The resulting YOLO dataset in `x64/Release/data` will have the following structure:
```
data
    obj.data
    obj.names
    train.txt
    img
        image_filename1.<ext>
        image_filename1.txt
        image_filename2.<ext>
        image_filename2.txt
        image_filename3.<ext>
        image_filename3.txt
        ...
```            
with images and corresponding labels in the same folder, `obj.names` with the class names, and a `train.txt` file with the paths to the labeled images. The format of the TXT annotation files in the `img` folder is the same YOLO format as described before.

## Download data for the lab

In this lab, we will provide you with a labeled version of a dataset containing three types of fruit - `apples`, `bananas`, and `oranges` - each fresh or rotten, for a total of six classes. The dataset was labeled using Label Studio, as explained above. The project folder has been renamed to `label-studio`. Running the following cell will make the data available in the `/workspace/data` directory.

In [None]:
!python3 ../source_code/dataset.py

## Conversion to KITTI format

Regardless of whether Label Studio or Yolo Mark was used, or a dataset already labeled in YOLO format was provided, conversion to KITTI format is required to experiment with the NVIDIA® TAO Toolkit in the next notebook. The KITTI format not only allows you to unleash the power of transfer learning and pre-trained models available within the TAO Toolkit but also is used to perform offline data augmentation and dramatically increase the size of the dataset.

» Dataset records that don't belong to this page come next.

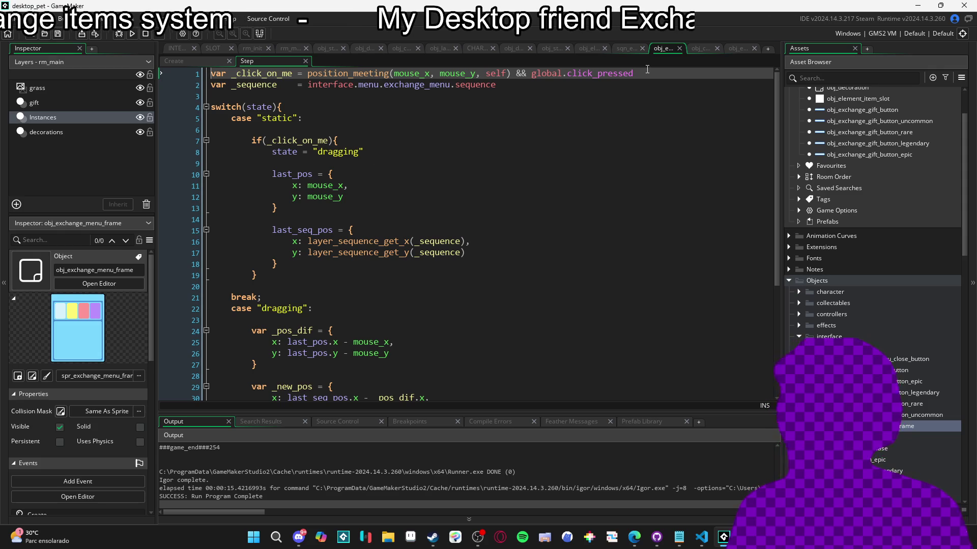
Copy the _click_on_me click-check line and open obj_element_item_slot
drag(590, 71, 202, 80)
key(ctrl+c)
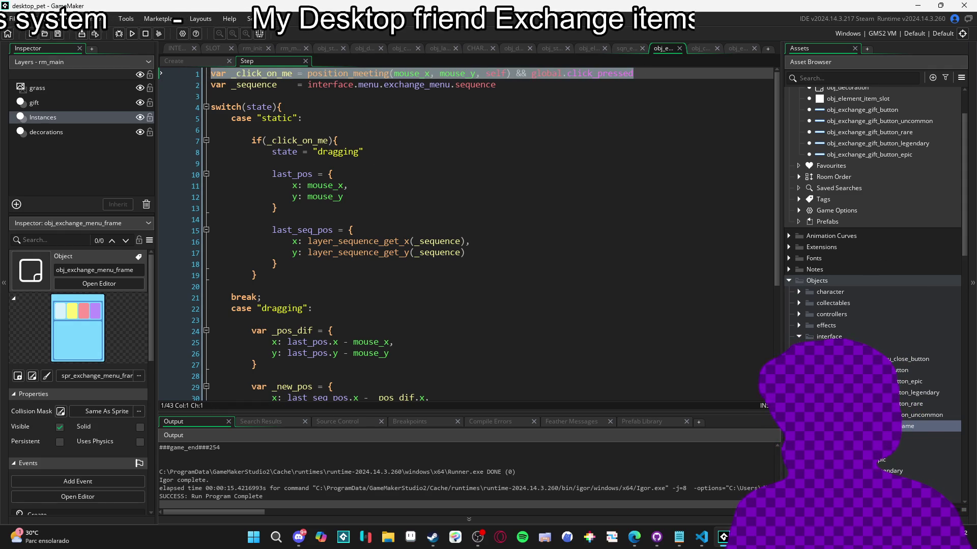
scroll(847, 257, up, 3)
double_click(860, 159)
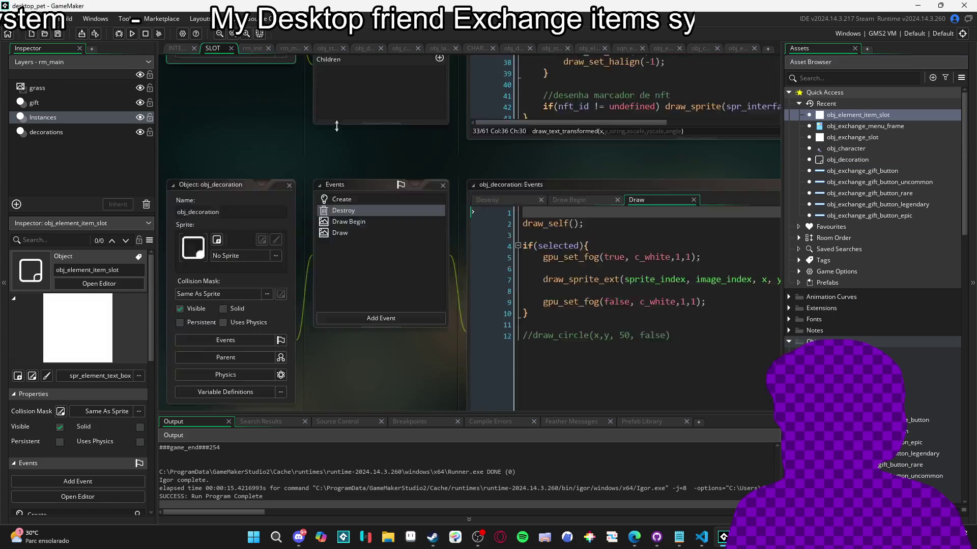
Paste the click check into the item slot's Step event and start an if (_click_on_me) block
double_click(370, 106)
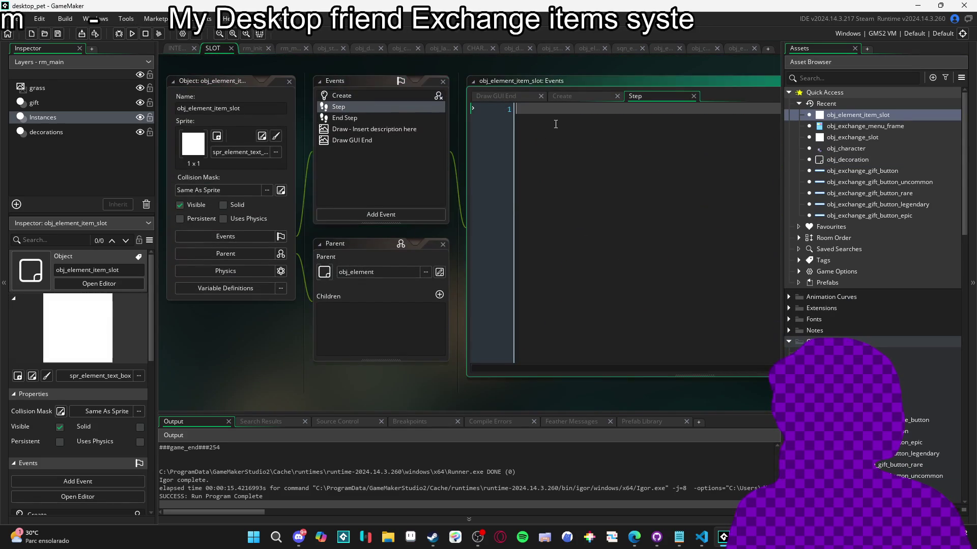
key(ctrl+v)
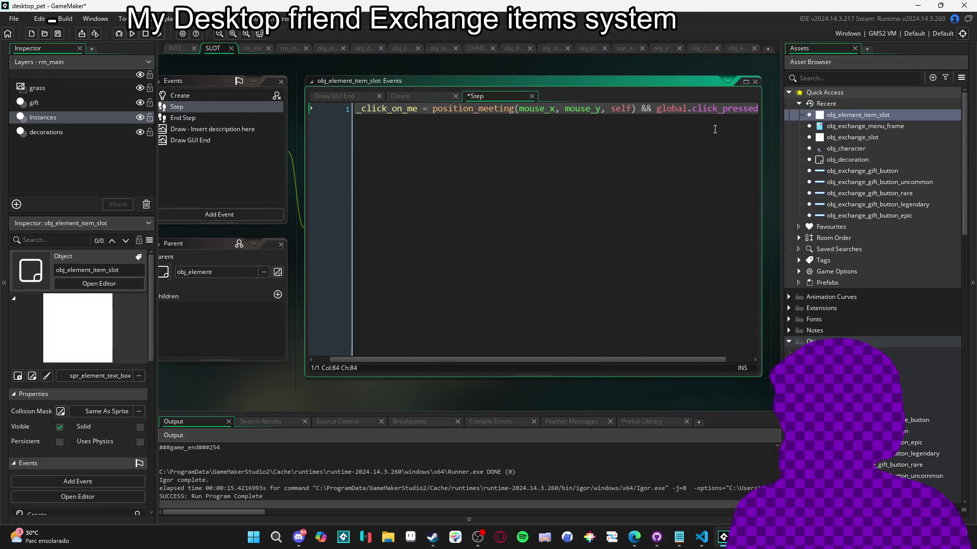
key(Return)
key(Return)
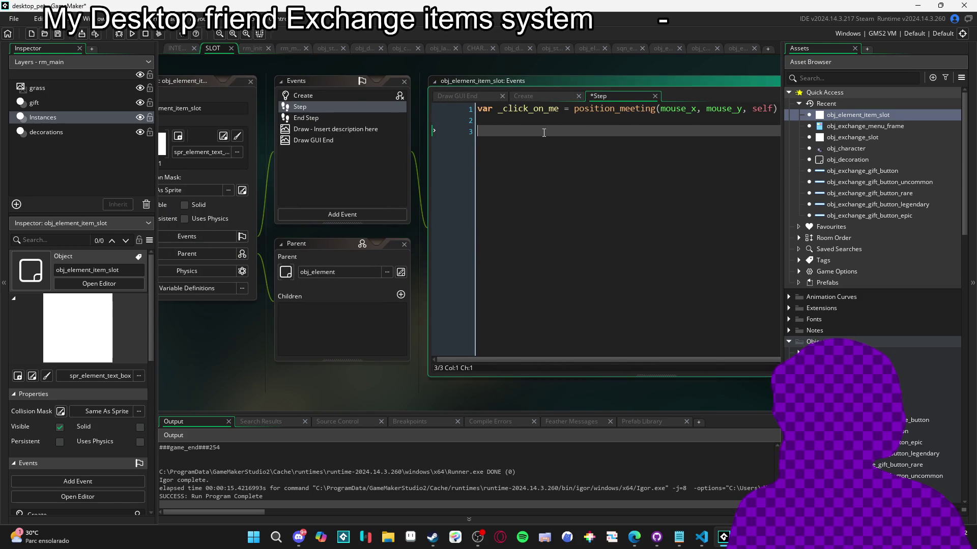
text(if(_click_on_me){)
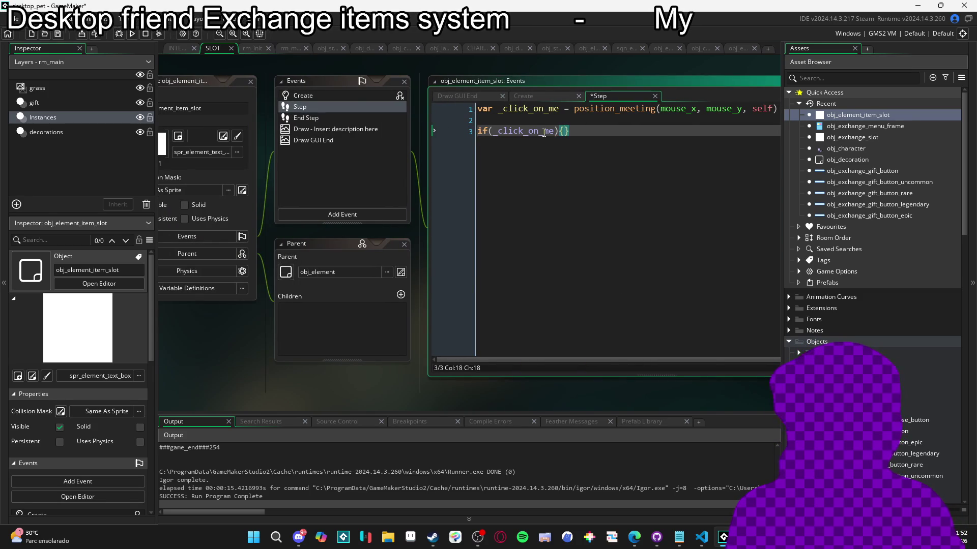
key(Return)
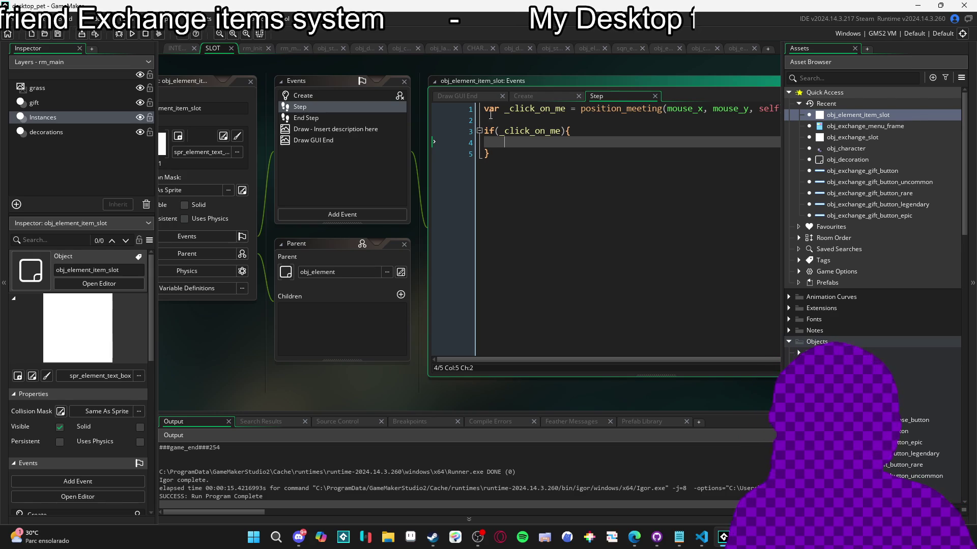
Compare the item slot's Draw and Draw GUI End code
click(345, 130)
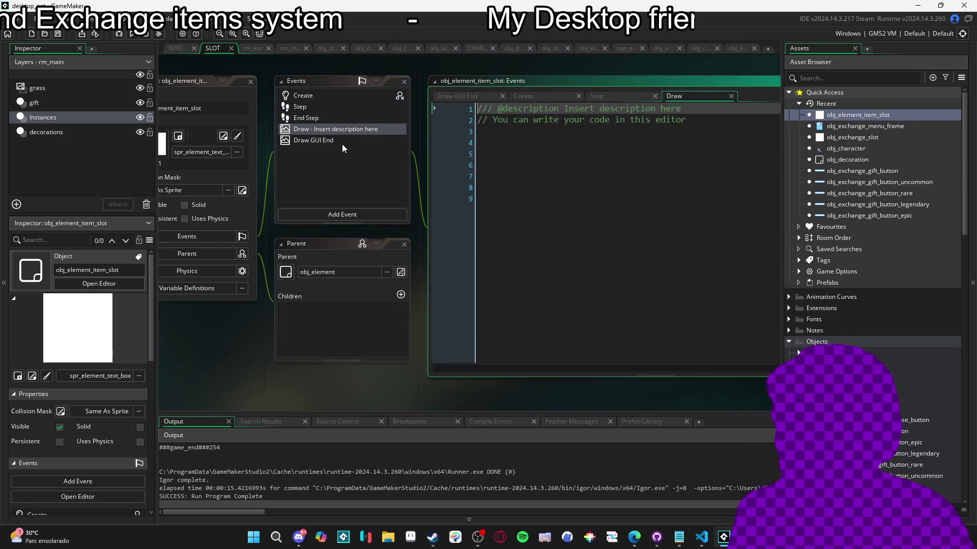
click(344, 143)
click(342, 129)
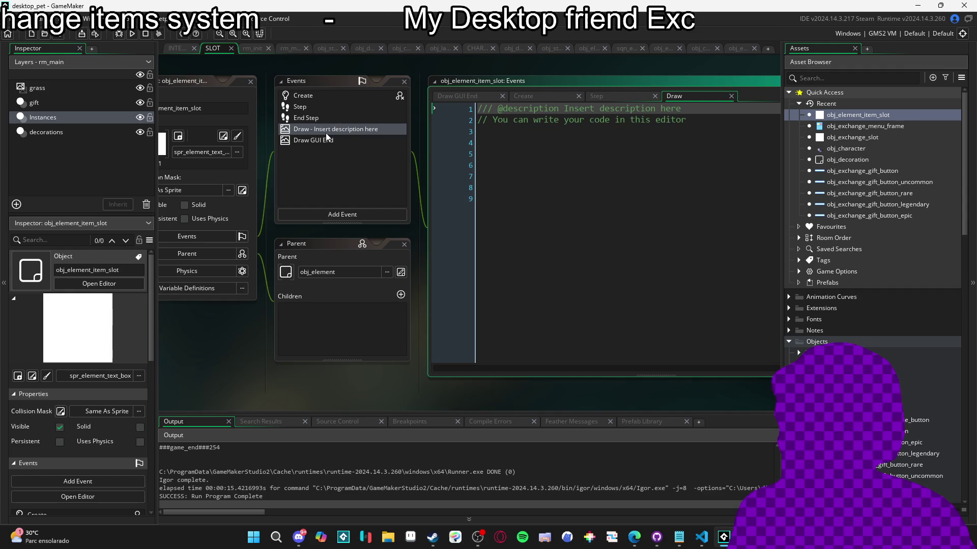
click(338, 145)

The KITTI format organizes the data directories of images and corresponding labels into a structure similar to Label Studio, namely:
```
dataset_dir
    data
        image_filename1.<ext>
        image_filename2.<ext>
        image_filename3.<ext>
        ...
    labels
        image_filename1.txt
        image_filename2.txt
        image_filename3.txt
        ...
```  
The main difference is that in the KITTI format the labels TXT files are space-delimited files where each row corresponds to an object and **the bounding box is stored using 15 (and optional 16th confidence) columns**. The meaning of each of the 15 required columns is described [here](https://docs.nvidia.com/tao/tao-toolkit/text/data_annotation_format.html#label-files). In particular, the first item is the object label and from the fifth to the eighth position we have the bounding box coordinates expressed in pixels **[x-top-left, y-top-left, x-bottom-right, y-bottom-right]**. Note that this is different from the YOLO format since we now use corners to identify the box and it is not resizing invariant.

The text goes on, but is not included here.